### Instructions to follow:
Output every text line from all the items below as a JSON list of strings, one string per line, leaving out blank lines. Don't include the pictures.

### Supplied data:
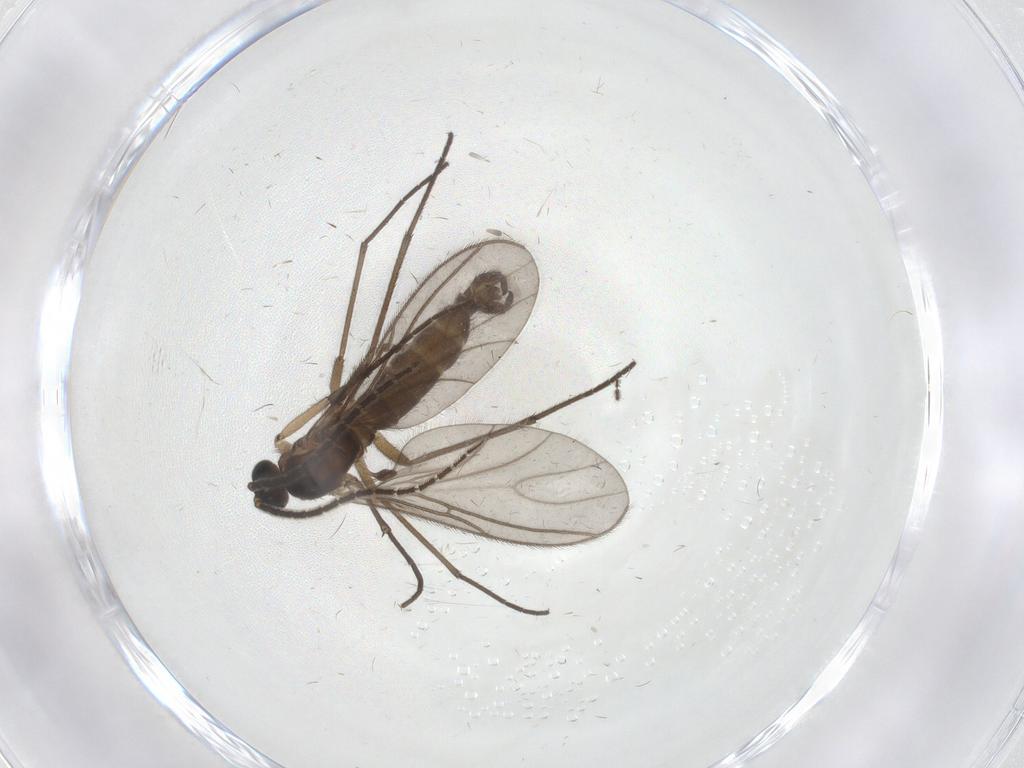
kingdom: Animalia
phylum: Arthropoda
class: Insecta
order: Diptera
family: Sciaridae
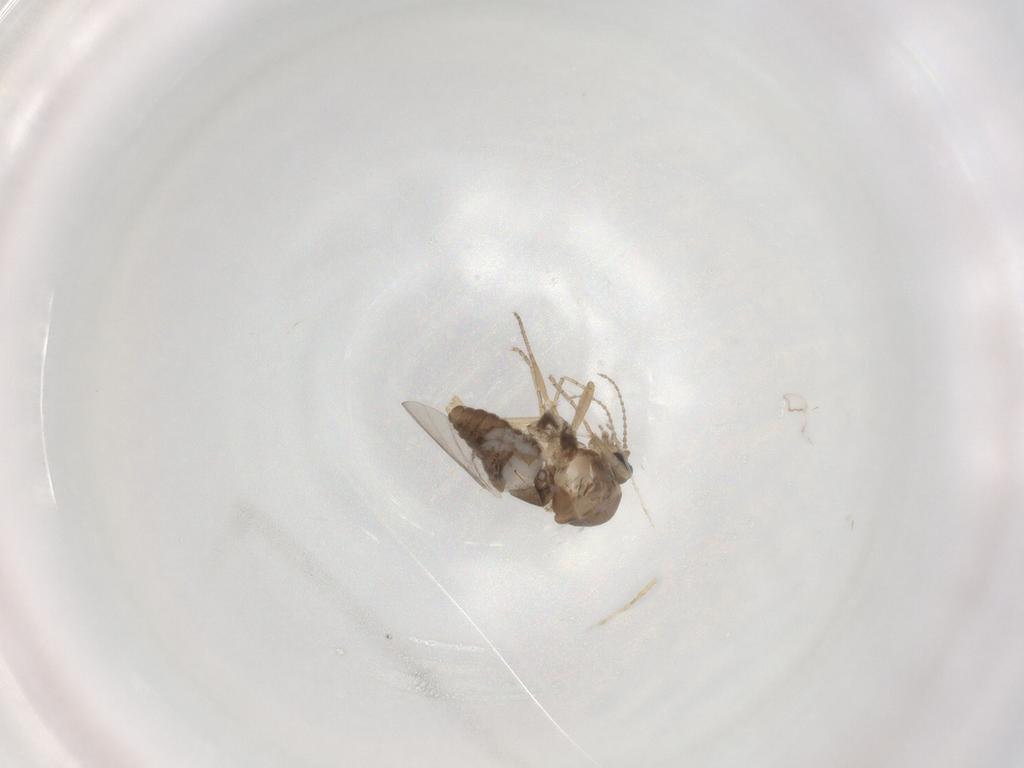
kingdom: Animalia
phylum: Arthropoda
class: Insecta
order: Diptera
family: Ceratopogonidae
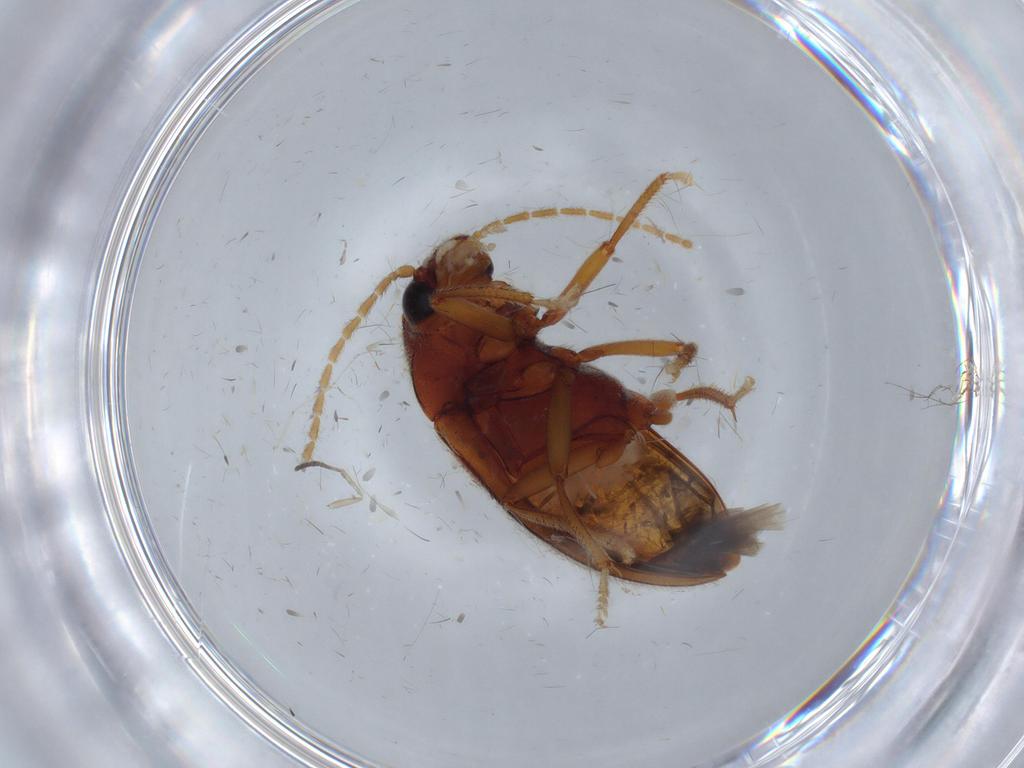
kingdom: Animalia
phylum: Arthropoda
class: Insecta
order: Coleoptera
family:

### The answer:
[
  "kingdom: Animalia",
  "phylum: Arthropoda",
  "class: Insecta",
  "order: Diptera",
  "family: Sciaridae",
  "kingdom: Animalia",
  "phylum: Arthropoda",
  "class: Insecta",
  "order: Diptera",
  "family: Ceratopogonidae",
  "kingdom: Animalia",
  "phylum: Arthropoda",
  "class: Insecta",
  "order: Coleoptera",
  "family:"
]